Reconsidering the last parliament

At the very least, the first term of Myanmar’s parliament exceeded the low expectations it laboured under.

There was little enthusiasm about prospects for reform when the Union parliament convened for the first time in January 2011. The Burma Campaign UK derided the assembly as the preserve of “soldiers, ex-soldiers, pro-regime parties, corrupt businessmen and stooges” and noted that the junta-drafted 2008 Constitution reserved many of the usual powers of parliamentary democracy for the military leadership. After decades of authoritarian rule, many also doubted whether the military would be willing to cede real power to democratic institutions, other than what was necessary to create a façade of representative government.

Five years on, suspicions linger about the military but it is clear that the legislature has greatly exceeded the low expectations it laboured under. The committee system has thrived, the two hluttaws hosted reasoned debate, MPs consulted a broad range of civil society and other groups and, for the most part, comported themselves with dignity and in deference to the arcane traditions of parliamentary forums. Although the constitution is overwhelmingly weighted towards the president, and grants undemocratic reserve powers to the Tatmadaw commander-in-chief, the last five years have demonstrated that the parliament has the ability to function as a constitutional check on executive authority.

The reasons why the parliament asserted its own prerogatives will long be the subject of debate. One reason was undoubtedly the intense rivalry between President U Thein Sein and former Union parliament Speaker Thura U Shwe Mann, after the latter was passed over for the top job by order of former junta leader U Than Shwe. Thura U Shwe Mann’s barely concealed ambition to become head of state, which led ultimately to his ouster as chairman of the Union Solidarity and Development Party, compelled him to cultivate a power base in the party’s parliamentary ranks. The result was a situation in which the USDP’s overwhelming parliamentary majority, buttressed by the 25 percent of seats reserved under the constitution for the military, refused to be a rubber stamp for the government’s agenda.
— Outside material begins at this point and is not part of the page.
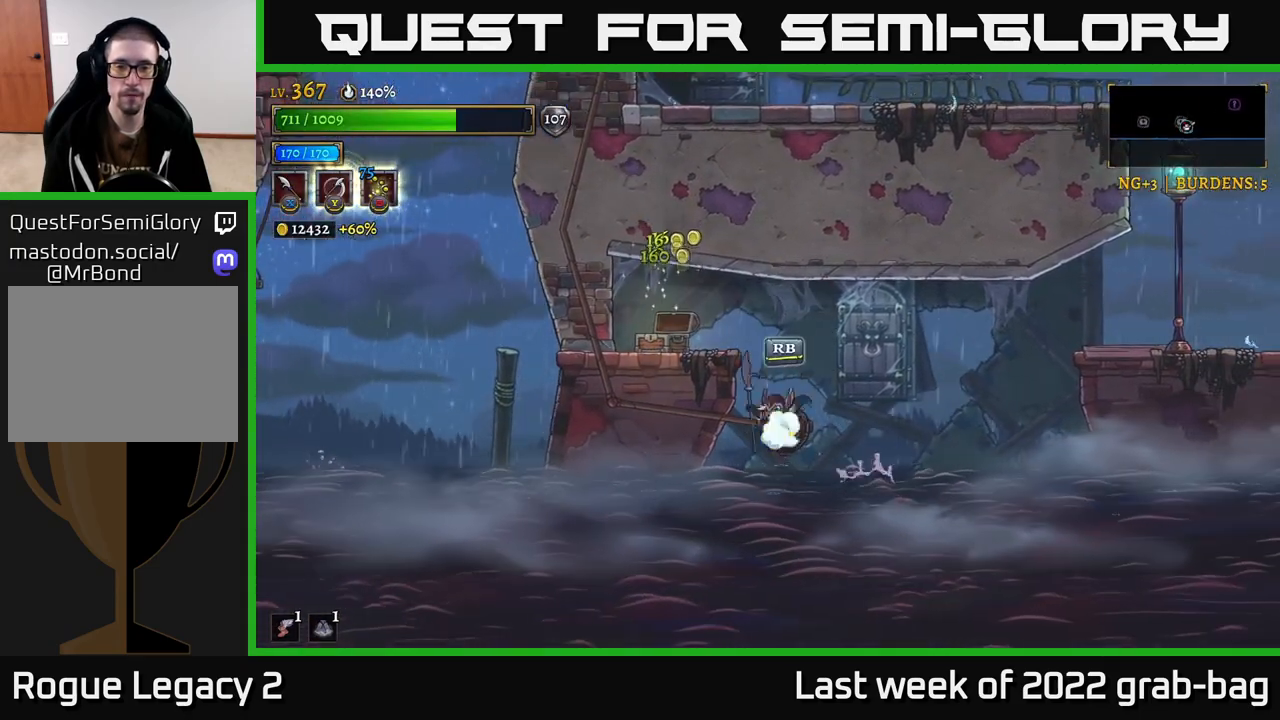
{"buttons": [], "left_stick": "center", "right_stick": "center", "events": [[67, "R1", "up"]]}
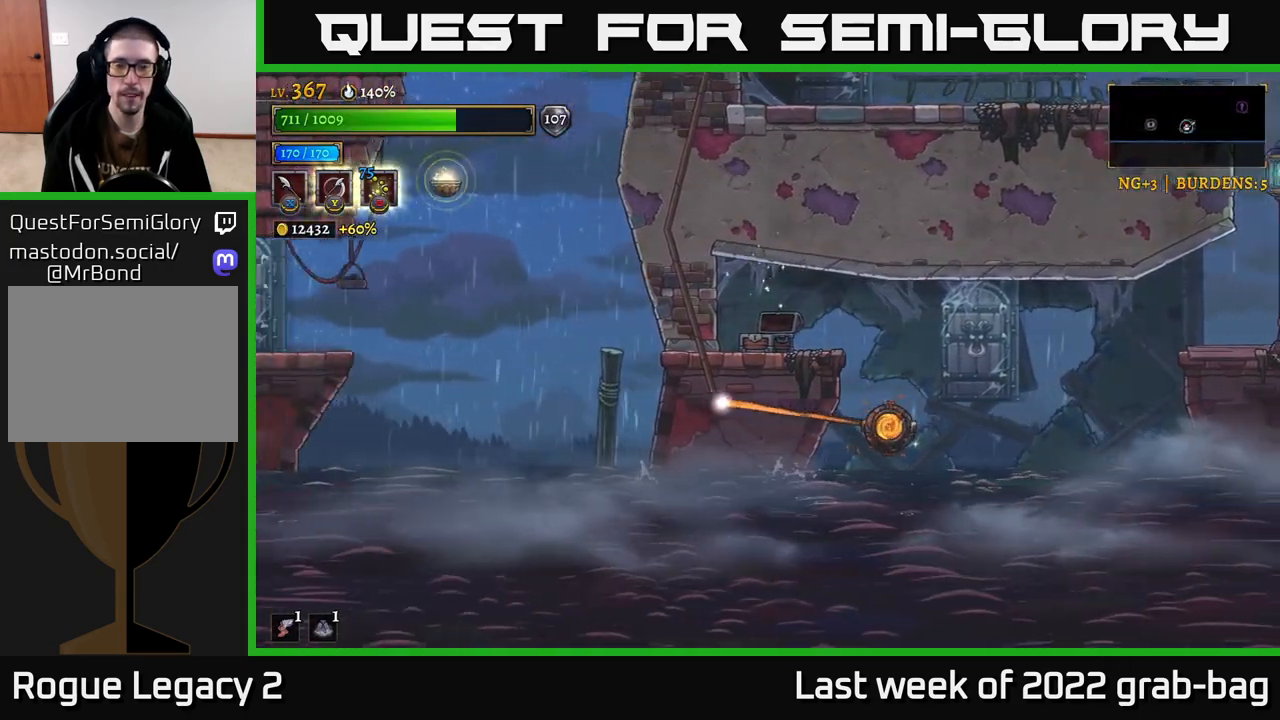
{"buttons": [], "left_stick": "right", "right_stick": "center", "events": [[167, "left_stick", "right"]]}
It is reasonable to be cynical about this, but not without remembering that factionalism, backroom alliances and power plays are the sine qua non of parliamentary politics the world over. To paraphrase Bismarck’s immortal words, no one with a squeamish temperament should watch how laws and sausages are made. Thura U Shwe Mann’s legacy will be debated in the years ahead, but recent events suggest he deserves at least some share of the credit for strengthening the parliament’s review functions.
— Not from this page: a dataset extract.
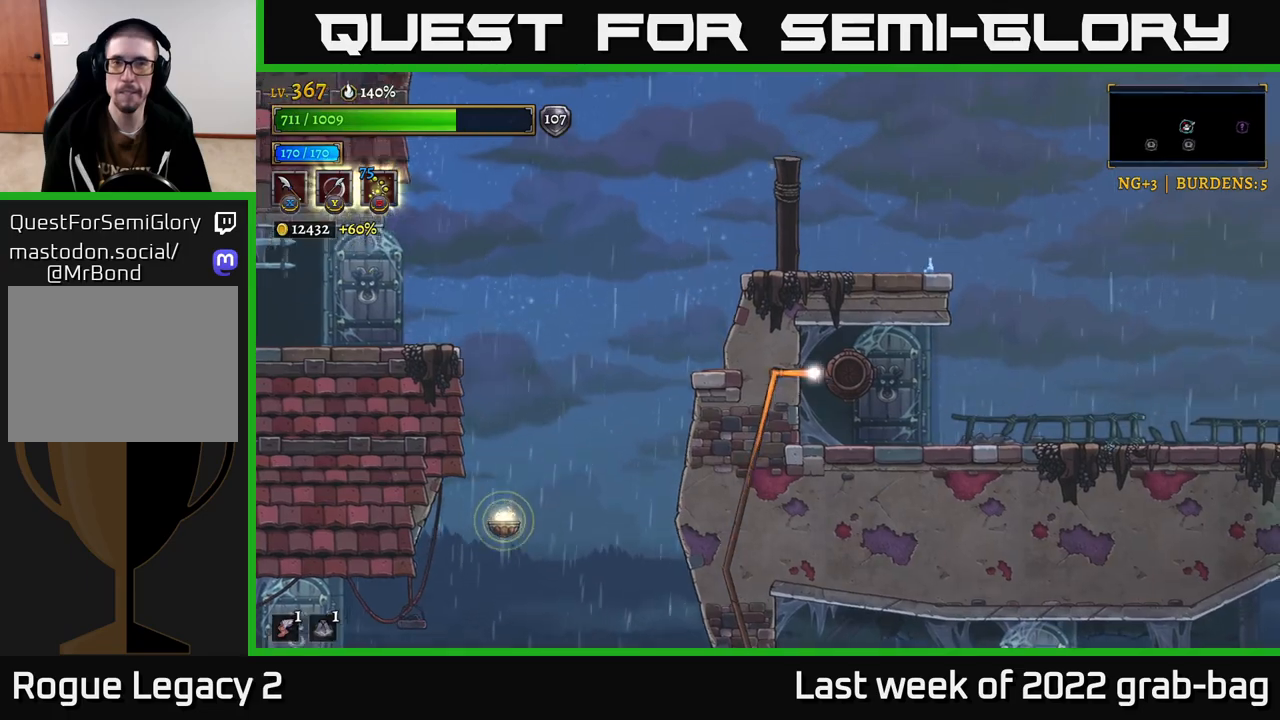
{"buttons": [], "left_stick": "right", "right_stick": "center", "events": []}
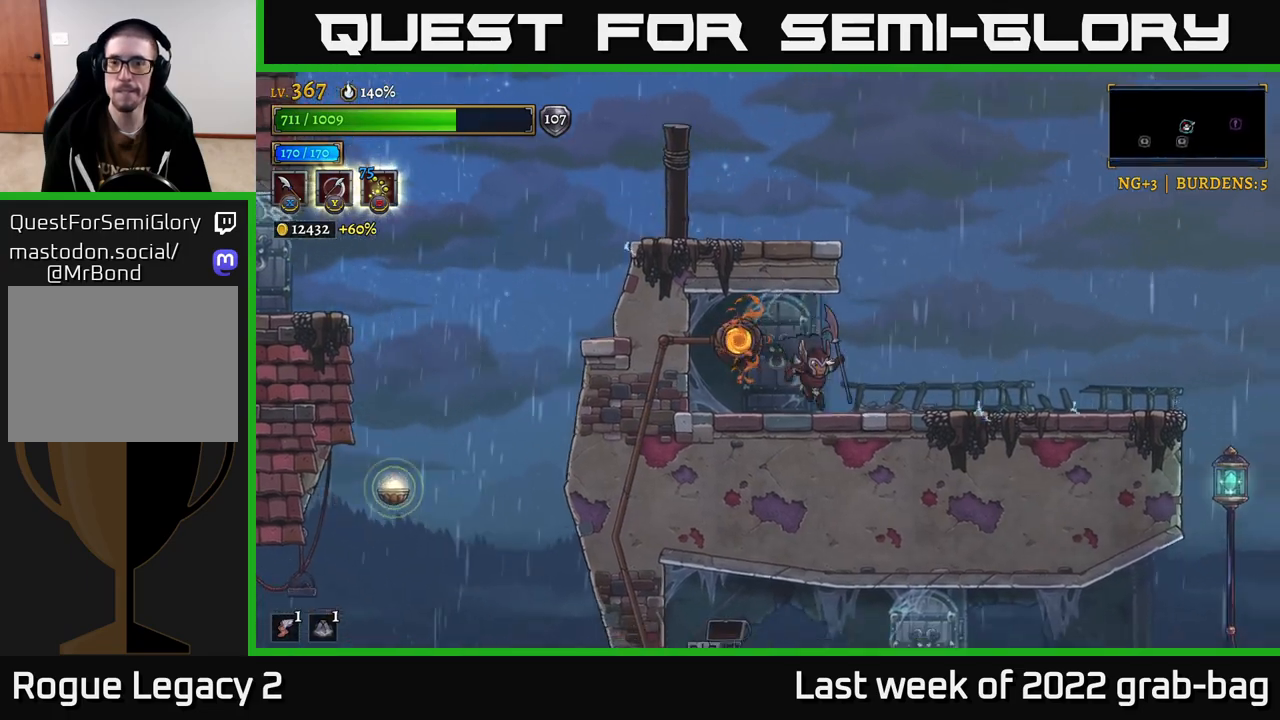
{"buttons": ["R2"], "left_stick": "right", "right_stick": "center", "events": [[150, "R2", "down"]]}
A cardinal principle of representative democracy is that any citizen should be able to gaze onto the floor of their parliament and see someone like them. As MPs-elect assumed their seats in Nay Pyi Taw on February 1, there were more women and more young faces (though fewer members of ethnic minorities) than in the previous parliament, and each of them will be custodians of an institution that is showing much greater promise than when it was first conceived.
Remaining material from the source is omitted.